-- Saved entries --
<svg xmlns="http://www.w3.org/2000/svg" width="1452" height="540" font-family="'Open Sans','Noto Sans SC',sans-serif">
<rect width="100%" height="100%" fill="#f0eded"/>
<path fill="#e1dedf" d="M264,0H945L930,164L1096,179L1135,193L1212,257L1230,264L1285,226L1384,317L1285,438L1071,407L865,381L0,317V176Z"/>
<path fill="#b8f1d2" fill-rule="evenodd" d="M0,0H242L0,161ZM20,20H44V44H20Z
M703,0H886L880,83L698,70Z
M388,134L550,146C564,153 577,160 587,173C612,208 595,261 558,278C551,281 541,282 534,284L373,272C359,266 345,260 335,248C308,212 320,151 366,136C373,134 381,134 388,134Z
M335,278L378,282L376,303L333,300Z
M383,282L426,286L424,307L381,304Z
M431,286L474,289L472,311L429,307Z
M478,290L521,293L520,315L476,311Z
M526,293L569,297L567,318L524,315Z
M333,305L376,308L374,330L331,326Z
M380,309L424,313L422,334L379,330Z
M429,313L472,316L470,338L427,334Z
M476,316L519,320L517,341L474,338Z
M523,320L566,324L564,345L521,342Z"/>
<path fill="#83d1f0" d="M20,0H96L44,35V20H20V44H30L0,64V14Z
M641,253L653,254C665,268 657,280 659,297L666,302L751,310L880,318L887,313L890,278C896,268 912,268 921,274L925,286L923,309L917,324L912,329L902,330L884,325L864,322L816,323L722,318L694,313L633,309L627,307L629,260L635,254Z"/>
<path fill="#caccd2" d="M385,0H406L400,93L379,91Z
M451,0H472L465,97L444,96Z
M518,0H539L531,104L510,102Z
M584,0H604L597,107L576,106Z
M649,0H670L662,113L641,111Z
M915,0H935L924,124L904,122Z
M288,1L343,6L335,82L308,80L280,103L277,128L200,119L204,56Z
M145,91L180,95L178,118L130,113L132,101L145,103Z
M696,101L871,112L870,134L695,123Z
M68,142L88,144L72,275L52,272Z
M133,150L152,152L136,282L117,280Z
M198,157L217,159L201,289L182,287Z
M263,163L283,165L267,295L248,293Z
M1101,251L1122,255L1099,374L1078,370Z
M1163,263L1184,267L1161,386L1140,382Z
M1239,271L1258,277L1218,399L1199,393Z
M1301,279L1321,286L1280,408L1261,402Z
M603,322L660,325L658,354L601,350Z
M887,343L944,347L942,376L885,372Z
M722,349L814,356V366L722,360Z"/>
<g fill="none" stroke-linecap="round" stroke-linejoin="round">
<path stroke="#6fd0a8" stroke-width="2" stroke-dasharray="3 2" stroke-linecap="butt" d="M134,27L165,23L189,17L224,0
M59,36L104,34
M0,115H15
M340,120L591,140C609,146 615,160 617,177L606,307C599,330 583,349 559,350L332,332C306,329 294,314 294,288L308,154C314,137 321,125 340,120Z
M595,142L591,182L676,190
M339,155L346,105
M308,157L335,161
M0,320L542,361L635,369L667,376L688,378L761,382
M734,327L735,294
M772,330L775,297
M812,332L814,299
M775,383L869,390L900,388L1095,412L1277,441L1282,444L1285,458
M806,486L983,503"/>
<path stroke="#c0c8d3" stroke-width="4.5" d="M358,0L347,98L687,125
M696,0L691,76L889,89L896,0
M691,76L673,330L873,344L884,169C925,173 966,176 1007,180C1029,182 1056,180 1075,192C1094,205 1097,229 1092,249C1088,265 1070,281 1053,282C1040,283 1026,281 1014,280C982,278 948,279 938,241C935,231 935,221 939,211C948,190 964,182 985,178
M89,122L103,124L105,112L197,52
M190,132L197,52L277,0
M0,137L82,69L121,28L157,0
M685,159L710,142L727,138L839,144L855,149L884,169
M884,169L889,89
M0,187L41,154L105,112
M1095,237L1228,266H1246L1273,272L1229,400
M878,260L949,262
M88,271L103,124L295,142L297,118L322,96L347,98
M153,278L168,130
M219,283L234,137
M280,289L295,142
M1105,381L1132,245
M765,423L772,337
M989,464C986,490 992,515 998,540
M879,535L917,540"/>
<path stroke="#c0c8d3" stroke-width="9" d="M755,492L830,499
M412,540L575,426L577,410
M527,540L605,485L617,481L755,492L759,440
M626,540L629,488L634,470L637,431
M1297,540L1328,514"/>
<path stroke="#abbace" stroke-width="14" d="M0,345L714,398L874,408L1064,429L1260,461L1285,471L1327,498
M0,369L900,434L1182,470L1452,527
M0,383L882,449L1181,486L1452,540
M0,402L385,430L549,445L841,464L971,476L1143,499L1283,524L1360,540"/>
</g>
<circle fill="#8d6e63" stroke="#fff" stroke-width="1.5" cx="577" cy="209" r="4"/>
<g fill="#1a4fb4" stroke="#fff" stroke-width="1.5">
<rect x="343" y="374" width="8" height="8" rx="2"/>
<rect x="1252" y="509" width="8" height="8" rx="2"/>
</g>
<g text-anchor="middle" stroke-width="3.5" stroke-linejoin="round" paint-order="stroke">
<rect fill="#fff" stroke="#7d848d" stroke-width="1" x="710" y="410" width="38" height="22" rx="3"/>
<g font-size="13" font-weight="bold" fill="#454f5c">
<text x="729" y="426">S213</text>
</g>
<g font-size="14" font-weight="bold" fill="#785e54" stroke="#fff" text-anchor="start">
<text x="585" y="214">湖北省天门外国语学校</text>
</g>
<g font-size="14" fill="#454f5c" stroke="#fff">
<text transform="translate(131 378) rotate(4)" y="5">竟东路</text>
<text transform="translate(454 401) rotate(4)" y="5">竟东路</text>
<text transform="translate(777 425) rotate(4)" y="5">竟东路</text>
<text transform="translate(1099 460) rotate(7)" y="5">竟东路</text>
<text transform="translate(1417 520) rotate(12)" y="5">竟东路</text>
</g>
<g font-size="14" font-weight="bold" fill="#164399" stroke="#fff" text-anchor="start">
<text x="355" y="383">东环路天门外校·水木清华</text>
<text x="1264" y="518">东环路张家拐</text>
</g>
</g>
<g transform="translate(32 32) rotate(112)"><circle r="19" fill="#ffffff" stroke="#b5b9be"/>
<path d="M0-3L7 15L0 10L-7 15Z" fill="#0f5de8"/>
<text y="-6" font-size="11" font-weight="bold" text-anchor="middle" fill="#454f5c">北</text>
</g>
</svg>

-- Exercise details --
Write out the data again in full. Match it exactly.

-- Response to this task --
<svg xmlns="http://www.w3.org/2000/svg" width="1452" height="540" font-family="'Open Sans','Noto Sans SC',sans-serif">
<rect width="100%" height="100%" fill="#f0eded"/>
<path fill="#e1dedf" d="M264,0H945L930,164L1096,179L1135,193L1212,257L1230,264L1285,226L1384,317L1285,438L1071,407L865,381L0,317V176Z"/>
<path fill="#b8f1d2" fill-rule="evenodd" d="M0,0H242L0,161ZM20,20H44V44H20Z
M703,0H886L880,83L698,70Z
M388,134L550,146C564,153 577,160 587,173C612,208 595,261 558,278C551,281 541,282 534,284L373,272C359,266 345,260 335,248C308,212 320,151 366,136C373,134 381,134 388,134Z
M335,278L378,282L376,303L333,300Z
M383,282L426,286L424,307L381,304Z
M431,286L474,289L472,311L429,307Z
M478,290L521,293L520,315L476,311Z
M526,293L569,297L567,318L524,315Z
M333,305L376,308L374,330L331,326Z
M380,309L424,313L422,334L379,330Z
M429,313L472,316L470,338L427,334Z
M476,316L519,320L517,341L474,338Z
M523,320L566,324L564,345L521,342Z"/>
<path fill="#83d1f0" d="M20,0H96L44,35V20H20V44H30L0,64V14Z
M641,253L653,254C665,268 657,280 659,297L666,302L751,310L880,318L887,313L890,278C896,268 912,268 921,274L925,286L923,309L917,324L912,329L902,330L884,325L864,322L816,323L722,318L694,313L633,309L627,307L629,260L635,254Z"/>
<path fill="#caccd2" d="M385,0H406L400,93L379,91Z
M451,0H472L465,97L444,96Z
M518,0H539L531,104L510,102Z
M584,0H604L597,107L576,106Z
M649,0H670L662,113L641,111Z
M915,0H935L924,124L904,122Z
M288,1L343,6L335,82L308,80L280,103L277,128L200,119L204,56Z
M145,91L180,95L178,118L130,113L132,101L145,103Z
M696,101L871,112L870,134L695,123Z
M68,142L88,144L72,275L52,272Z
M133,150L152,152L136,282L117,280Z
M198,157L217,159L201,289L182,287Z
M263,163L283,165L267,295L248,293Z
M1101,251L1122,255L1099,374L1078,370Z
M1163,263L1184,267L1161,386L1140,382Z
M1239,271L1258,277L1218,399L1199,393Z
M1301,279L1321,286L1280,408L1261,402Z
M603,322L660,325L658,354L601,350Z
M887,343L944,347L942,376L885,372Z
M722,349L814,356V366L722,360Z"/>
<g fill="none" stroke-linecap="round" stroke-linejoin="round">
<path stroke="#6fd0a8" stroke-width="2" stroke-dasharray="3 2" stroke-linecap="butt" d="M134,27L165,23L189,17L224,0
M59,36L104,34
M0,115H15
M340,120L591,140C609,146 615,160 617,177L606,307C599,330 583,349 559,350L332,332C306,329 294,314 294,288L308,154C314,137 321,125 340,120Z
M595,142L591,182L676,190
M339,155L346,105
M308,157L335,161
M0,320L542,361L635,369L667,376L688,378L761,382
M734,327L735,294
M772,330L775,297
M812,332L814,299
M775,383L869,390L900,388L1095,412L1277,441L1282,444L1285,458
M806,486L983,503"/>
<path stroke="#c0c8d3" stroke-width="4.5" d="M358,0L347,98L687,125
M696,0L691,76L889,89L896,0
M691,76L673,330L873,344L884,169C925,173 966,176 1007,180C1029,182 1056,180 1075,192C1094,205 1097,229 1092,249C1088,265 1070,281 1053,282C1040,283 1026,281 1014,280C982,278 948,279 938,241C935,231 935,221 939,211C948,190 964,182 985,178
M89,122L103,124L105,112L197,52
M190,132L197,52L277,0
M0,137L82,69L121,28L157,0
M685,159L710,142L727,138L839,144L855,149L884,169
M884,169L889,89
M0,187L41,154L105,112
M1095,237L1228,266H1246L1273,272L1229,400
M878,260L949,262
M88,271L103,124L295,142L297,118L322,96L347,98
M153,278L168,130
M219,283L234,137
M280,289L295,142
M1105,381L1132,245
M765,423L772,337
M989,464C986,490 992,515 998,540
M879,535L917,540"/>
<path stroke="#c0c8d3" stroke-width="9" d="M755,492L830,499
M412,540L575,426L577,410
M527,540L605,485L617,481L755,492L759,440
M626,540L629,488L634,470L637,431
M1297,540L1328,514"/>
<path stroke="#abbace" stroke-width="14" d="M0,345L714,398L874,408L1064,429L1260,461L1285,471L1327,498
M0,369L900,434L1182,470L1452,527
M0,383L882,449L1181,486L1452,540
M0,402L385,430L549,445L841,464L971,476L1143,499L1283,524L1360,540"/>
</g>
<circle fill="#8d6e63" stroke="#fff" stroke-width="1.5" cx="577" cy="209" r="4"/>
<g fill="#1a4fb4" stroke="#fff" stroke-width="1.5">
<rect x="343" y="374" width="8" height="8" rx="2"/>
<rect x="1252" y="509" width="8" height="8" rx="2"/>
</g>
<g text-anchor="middle" stroke-width="3.5" stroke-linejoin="round" paint-order="stroke">
<rect fill="#fff" stroke="#7d848d" stroke-width="1" x="710" y="410" width="38" height="22" rx="3"/>
<g font-size="13" font-weight="bold" fill="#454f5c">
<text x="729" y="426">S213</text>
</g>
<g font-size="14" font-weight="bold" fill="#785e54" stroke="#fff" text-anchor="start">
<text x="585" y="214">湖北省天门外国语学校</text>
</g>
<g font-size="14" fill="#454f5c" stroke="#fff">
<text transform="translate(131 378) rotate(4)" y="5">竟东路</text>
<text transform="translate(454 401) rotate(4)" y="5">竟东路</text>
<text transform="translate(777 425) rotate(4)" y="5">竟东路</text>
<text transform="translate(1099 460) rotate(7)" y="5">竟东路</text>
<text transform="translate(1417 520) rotate(12)" y="5">竟东路</text>
</g>
<g font-size="14" font-weight="bold" fill="#164399" stroke="#fff" text-anchor="start">
<text x="355" y="383">东环路天门外校·水木清华</text>
<text x="1264" y="518">东环路张家拐</text>
</g>
</g>
<g transform="translate(32 32) rotate(112)"><circle r="19" fill="#ffffff" stroke="#b5b9be"/>
<path d="M0-3L7 15L0 10L-7 15Z" fill="#0f5de8"/>
<text y="-6" font-size="11" font-weight="bold" text-anchor="middle" fill="#454f5c">北</text>
</g>
</svg>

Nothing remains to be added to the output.